Voordat ik gezondheidseconoom werd, ….
Door Guus Schrijvers.
Reeds meer dan veertig jaar profileert Guus Schrijvers zich als gezondheidseconoom. Hieronder beantwoordt hij de vraag: welke personen en gebeurtenissen hebben zijn beroepskeuze en invulling van dit beroep beïnvloed? De kerstperiode is voor hem altijd een periode van reflectie. Wellicht biedt onderstaand verhaal enige verstrooiing en stimulans om ook terug te blikken op beroepskeuzes en zo.
Mijn moeder
Ik ben van 1949 en was gewenst. Op vele verjaardagen vertelde mijn moeder: Toen jij werd geboren, was de oorlog helemaal voorbij. Niets was meer op de bon. We kregen een nieuw huis en papa werd hoofd der school. En, bij jouw geboorte was het prachtig weer. Mijn moeder was vóór haar huwelijk kokkin bij een familie in een herenhuis, nabij het Vondelpark. Zij kon met een pakje Royco (voor vier mensen) soep maken voor de tien personen van ons gezin. Gewoon vermicelli en bouillon blokjes toevoegen. Op familiefeesten spraken wij over moeders wonderbaarlijke soepvermenigvuldiging.

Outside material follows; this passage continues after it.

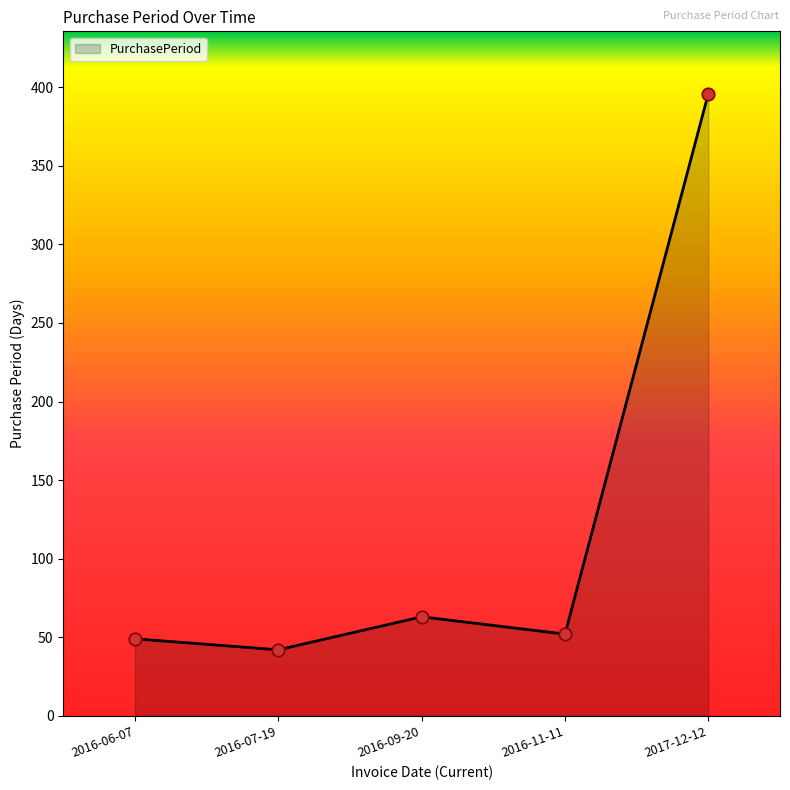

What is the change in value from 2016-06-07 to 2016-11-11?

+3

Omgaan met schaarste, dat is economie, ik kreeg het niet met de paplepel ingegoten, wel met de soeplepel.
Mijn vader
Mijn vader was hoofd van een van de vier katholieke scholen in Amsterdam-Zuid. Hij was dag en nacht bezig met zijn vak. Kwam hij glunderend thuis: Had ie meer nieuwe leerlingen dan zijn drie concurrenten. Hij was niet alleen op zijn manier ondernemer, hij was ook idealist. Ging ie op bezoek bij ouders met een laag inkomen: Ja, uw kind is slim, hij kan meer dan de ambachtsschool, stuur hem naar de HBS. Ik geef anno 2020 nog steeds colleges over marktwerking versus overheidssturing in de zorg. Dan zeg ik dat binnen het publieke domein concurrentie en idealisme kunnen samengaan. Dan baseer ik mij op wetenschappelijke studies. Maar ook op mijn vaders gedrag.
Derde klas: eigenwijs
In de derde klas (= groep 5 nu) legt mijnheer Feijen, onze onderwijzer, een vraag voor aan de leerlingen. Is een rivier in een bocht dieper aan de buitenkant of aan de binnenkant? Ik denk: aan de buitenbocht, want daar stroomt het water sneller en neemt de rivier grond mee. De hele klas kiest voor de binnenkant. Gauw kies ik ook daarvoor. Mijnheer Feijen legt uit dat het de buitenbocht is. Ik denk: dat doe ik niet meer, mij zo maar aansluiten bij de meerderheid. Ik volg mijn eigen ideeën. Heel veel later, in 1986, schrijf ik op verzoek van hoofdredacteur Jan van Es twaalf artikelen voor Medisch Contact tegen het rapport van de Commissie Dekker. Dat pleit voor neo-liberale marktwerking in de zorg. Ik houd vol, tegen de stroom in. Af en toe denk ik aan mijnheer Feijen en zijn rivier.
13 jaar: econoom en karretjes
In de eerste klas gym stelt aardrijkskundeleraar Reinders de vraag: Wie weet al wat hij wil worden? Ik steek mijn vinger op: econoom. Hij vraagt: Waarom? Ik zeg: ik ga vaak naar Schiphol om te kijken. Dan zie ik al die karretjes staan rond vliegtuigen. De meeste worden niet gebruikt. Dat kan anders. Geduldig en glimlachend legt mijnheer Reinders uit dat bij landingen veel karretjes tegelijk voor bagage nodig zijn.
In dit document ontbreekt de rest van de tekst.